» **Task description**: Put every line of the listing below into a numbered list, leaving out any blank lines.

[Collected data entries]
+-------+
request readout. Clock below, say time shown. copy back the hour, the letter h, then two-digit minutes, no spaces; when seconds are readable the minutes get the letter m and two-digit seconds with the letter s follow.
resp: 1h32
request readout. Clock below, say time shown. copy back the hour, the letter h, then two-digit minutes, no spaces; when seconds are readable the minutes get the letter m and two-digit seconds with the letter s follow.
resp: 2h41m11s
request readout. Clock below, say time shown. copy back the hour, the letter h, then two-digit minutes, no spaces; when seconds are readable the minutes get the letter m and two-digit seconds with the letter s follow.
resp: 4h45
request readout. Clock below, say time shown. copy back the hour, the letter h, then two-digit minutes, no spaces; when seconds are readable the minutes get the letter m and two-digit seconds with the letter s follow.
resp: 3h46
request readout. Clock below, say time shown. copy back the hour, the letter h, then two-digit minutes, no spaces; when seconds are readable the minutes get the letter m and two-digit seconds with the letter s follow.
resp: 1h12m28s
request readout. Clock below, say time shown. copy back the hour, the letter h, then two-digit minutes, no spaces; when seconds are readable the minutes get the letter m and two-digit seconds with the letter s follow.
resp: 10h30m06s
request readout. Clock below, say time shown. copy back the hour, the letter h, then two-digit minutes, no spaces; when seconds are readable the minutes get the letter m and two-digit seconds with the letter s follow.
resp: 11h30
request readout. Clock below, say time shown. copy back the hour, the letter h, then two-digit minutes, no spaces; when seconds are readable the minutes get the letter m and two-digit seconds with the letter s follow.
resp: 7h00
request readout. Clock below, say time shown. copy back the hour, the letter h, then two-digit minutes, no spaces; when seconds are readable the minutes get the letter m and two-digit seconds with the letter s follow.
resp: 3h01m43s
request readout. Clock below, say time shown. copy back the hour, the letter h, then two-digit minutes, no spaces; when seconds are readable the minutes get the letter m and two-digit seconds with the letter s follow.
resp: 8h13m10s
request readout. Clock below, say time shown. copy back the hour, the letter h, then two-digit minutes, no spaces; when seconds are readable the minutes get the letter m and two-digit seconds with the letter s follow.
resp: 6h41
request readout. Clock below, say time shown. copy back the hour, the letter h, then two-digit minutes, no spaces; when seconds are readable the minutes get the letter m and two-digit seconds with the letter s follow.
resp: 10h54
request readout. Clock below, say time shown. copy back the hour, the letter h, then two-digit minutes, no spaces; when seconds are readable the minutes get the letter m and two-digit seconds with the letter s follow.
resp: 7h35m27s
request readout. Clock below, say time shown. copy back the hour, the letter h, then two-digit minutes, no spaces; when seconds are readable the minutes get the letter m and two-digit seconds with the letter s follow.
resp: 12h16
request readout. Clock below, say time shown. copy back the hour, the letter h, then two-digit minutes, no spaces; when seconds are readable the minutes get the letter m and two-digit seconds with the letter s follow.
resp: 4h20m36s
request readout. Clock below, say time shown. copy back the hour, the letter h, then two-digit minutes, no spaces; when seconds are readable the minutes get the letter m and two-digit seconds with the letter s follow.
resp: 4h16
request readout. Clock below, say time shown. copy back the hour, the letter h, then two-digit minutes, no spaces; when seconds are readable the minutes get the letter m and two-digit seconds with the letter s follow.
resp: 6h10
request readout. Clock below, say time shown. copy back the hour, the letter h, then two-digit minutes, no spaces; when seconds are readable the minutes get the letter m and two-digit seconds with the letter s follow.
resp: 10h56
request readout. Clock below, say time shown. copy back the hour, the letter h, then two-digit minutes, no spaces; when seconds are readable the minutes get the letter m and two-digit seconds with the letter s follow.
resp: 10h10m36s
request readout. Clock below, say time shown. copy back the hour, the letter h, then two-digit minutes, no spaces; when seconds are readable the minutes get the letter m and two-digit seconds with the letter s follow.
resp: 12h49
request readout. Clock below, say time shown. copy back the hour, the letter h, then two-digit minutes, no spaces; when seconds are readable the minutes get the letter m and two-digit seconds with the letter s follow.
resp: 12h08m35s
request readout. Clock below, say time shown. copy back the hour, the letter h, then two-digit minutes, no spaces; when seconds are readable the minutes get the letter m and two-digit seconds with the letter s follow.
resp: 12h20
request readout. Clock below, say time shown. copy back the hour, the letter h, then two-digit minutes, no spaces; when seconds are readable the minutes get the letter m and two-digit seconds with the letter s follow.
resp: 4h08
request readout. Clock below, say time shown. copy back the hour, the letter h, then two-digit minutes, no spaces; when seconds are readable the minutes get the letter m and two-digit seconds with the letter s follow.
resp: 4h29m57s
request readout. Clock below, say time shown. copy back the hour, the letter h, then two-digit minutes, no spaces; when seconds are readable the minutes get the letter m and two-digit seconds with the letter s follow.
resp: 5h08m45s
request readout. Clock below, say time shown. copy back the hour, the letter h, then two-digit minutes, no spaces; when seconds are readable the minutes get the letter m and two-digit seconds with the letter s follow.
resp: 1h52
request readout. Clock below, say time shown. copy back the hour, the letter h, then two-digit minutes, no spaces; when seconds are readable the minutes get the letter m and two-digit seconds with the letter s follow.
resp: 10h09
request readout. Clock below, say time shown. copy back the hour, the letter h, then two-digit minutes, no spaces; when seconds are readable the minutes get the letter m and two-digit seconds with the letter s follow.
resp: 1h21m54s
+-------+
» **The solution**:
1. request readout. Clock below, say time shown. copy back the hour, the letter h, then two-digit minutes, no spaces; when seconds are readable the minutes get the letter m and two-digit seconds with the letter s follow.
2. resp: 1h32
3. request readout. Clock below, say time shown. copy back the hour, the letter h, then two-digit minutes, no spaces; when seconds are readable the minutes get the letter m and two-digit seconds with the letter s follow.
4. resp: 2h41m11s
5. request readout. Clock below, say time shown. copy back the hour, the letter h, then two-digit minutes, no spaces; when seconds are readable the minutes get the letter m and two-digit seconds with the letter s follow.
6. resp: 4h45
7. request readout. Clock below, say time shown. copy back the hour, the letter h, then two-digit minutes, no spaces; when seconds are readable the minutes get the letter m and two-digit seconds with the letter s follow.
8. resp: 3h46
9. request readout. Clock below, say time shown. copy back the hour, the letter h, then two-digit minutes, no spaces; when seconds are readable the minutes get the letter m and two-digit seconds with the letter s follow.
10. resp: 1h12m28s
11. request readout. Clock below, say time shown. copy back the hour, the letter h, then two-digit minutes, no spaces; when seconds are readable the minutes get the letter m and two-digit seconds with the letter s follow.
12. resp: 10h30m06s
13. request readout. Clock below, say time shown. copy back the hour, the letter h, then two-digit minutes, no spaces; when seconds are readable the minutes get the letter m and two-digit seconds with the letter s follow.
14. resp: 11h30
15. request readout. Clock below, say time shown. copy back the hour, the letter h, then two-digit minutes, no spaces; when seconds are readable the minutes get the letter m and two-digit seconds with the letter s follow.
16. resp: 7h00
17. request readout. Clock below, say time shown. copy back the hour, the letter h, then two-digit minutes, no spaces; when seconds are readable the minutes get the letter m and two-digit seconds with the letter s follow.
18. resp: 3h01m43s
19. request readout. Clock below, say time shown. copy back the hour, the letter h, then two-digit minutes, no spaces; when seconds are readable the minutes get the letter m and two-digit seconds with the letter s follow.
20. resp: 8h13m10s
21. request readout. Clock below, say time shown. copy back the hour, the letter h, then two-digit minutes, no spaces; when seconds are readable the minutes get the letter m and two-digit seconds with the letter s follow.
22. resp: 6h41
23. request readout. Clock below, say time shown. copy back the hour, the letter h, then two-digit minutes, no spaces; when seconds are readable the minutes get the letter m and two-digit seconds with the letter s follow.
24. resp: 10h54
25. request readout. Clock below, say time shown. copy back the hour, the letter h, then two-digit minutes, no spaces; when seconds are readable the minutes get the letter m and two-digit seconds with the letter s follow.
26. resp: 7h35m27s
27. request readout. Clock below, say time shown. copy back the hour, the letter h, then two-digit minutes, no spaces; when seconds are readable the minutes get the letter m and two-digit seconds with the letter s follow.
28. resp: 12h16
29. request readout. Clock below, say time shown. copy back the hour, the letter h, then two-digit minutes, no spaces; when seconds are readable the minutes get the letter m and two-digit seconds with the letter s follow.
30. resp: 4h20m36s
31. request readout. Clock below, say time shown. copy back the hour, the letter h, then two-digit minutes, no spaces; when seconds are readable the minutes get the letter m and two-digit seconds with the letter s follow.
32. resp: 4h16
33. request readout. Clock below, say time shown. copy back the hour, the letter h, then two-digit minutes, no spaces; when seconds are readable the minutes get the letter m and two-digit seconds with the letter s follow.
34. resp: 6h10
35. request readout. Clock below, say time shown. copy back the hour, the letter h, then two-digit minutes, no spaces; when seconds are readable the minutes get the letter m and two-digit seconds with the letter s follow.
36. resp: 10h56
37. request readout. Clock below, say time shown. copy back the hour, the letter h, then two-digit minutes, no spaces; when seconds are readable the minutes get the letter m and two-digit seconds with the letter s follow.
38. resp: 10h10m36s
39. request readout. Clock below, say time shown. copy back the hour, the letter h, then two-digit minutes, no spaces; when seconds are readable the minutes get the letter m and two-digit seconds with the letter s follow.
40. resp: 12h49
41. request readout. Clock below, say time shown. copy back the hour, the letter h, then two-digit minutes, no spaces; when seconds are readable the minutes get the letter m and two-digit seconds with the letter s follow.
42. resp: 12h08m35s
43. request readout. Clock below, say time shown. copy back the hour, the letter h, then two-digit minutes, no spaces; when seconds are readable the minutes get the letter m and two-digit seconds with the letter s follow.
44. resp: 12h20
45. request readout. Clock below, say time shown. copy back the hour, the letter h, then two-digit minutes, no spaces; when seconds are readable the minutes get the letter m and two-digit seconds with the letter s follow.
46. resp: 4h08
47. request readout. Clock below, say time shown. copy back the hour, the letter h, then two-digit minutes, no spaces; when seconds are readable the minutes get the letter m and two-digit seconds with the letter s follow.
48. resp: 4h29m57s
49. request readout. Clock below, say time shown. copy back the hour, the letter h, then two-digit minutes, no spaces; when seconds are readable the minutes get the letter m and two-digit seconds with the letter s follow.
50. resp: 5h08m45s
51. request readout. Clock below, say time shown. copy back the hour, the letter h, then two-digit minutes, no spaces; when seconds are readable the minutes get the letter m and two-digit seconds with the letter s follow.
52. resp: 1h52
53. request readout. Clock below, say time shown. copy back the hour, the letter h, then two-digit minutes, no spaces; when seconds are readable the minutes get the letter m and two-digit seconds with the letter s follow.
54. resp: 10h09
55. request readout. Clock below, say time shown. copy back the hour, the letter h, then two-digit minutes, no spaces; when seconds are readable the minutes get the letter m and two-digit seconds with the letter s follow.
56. resp: 1h21m54s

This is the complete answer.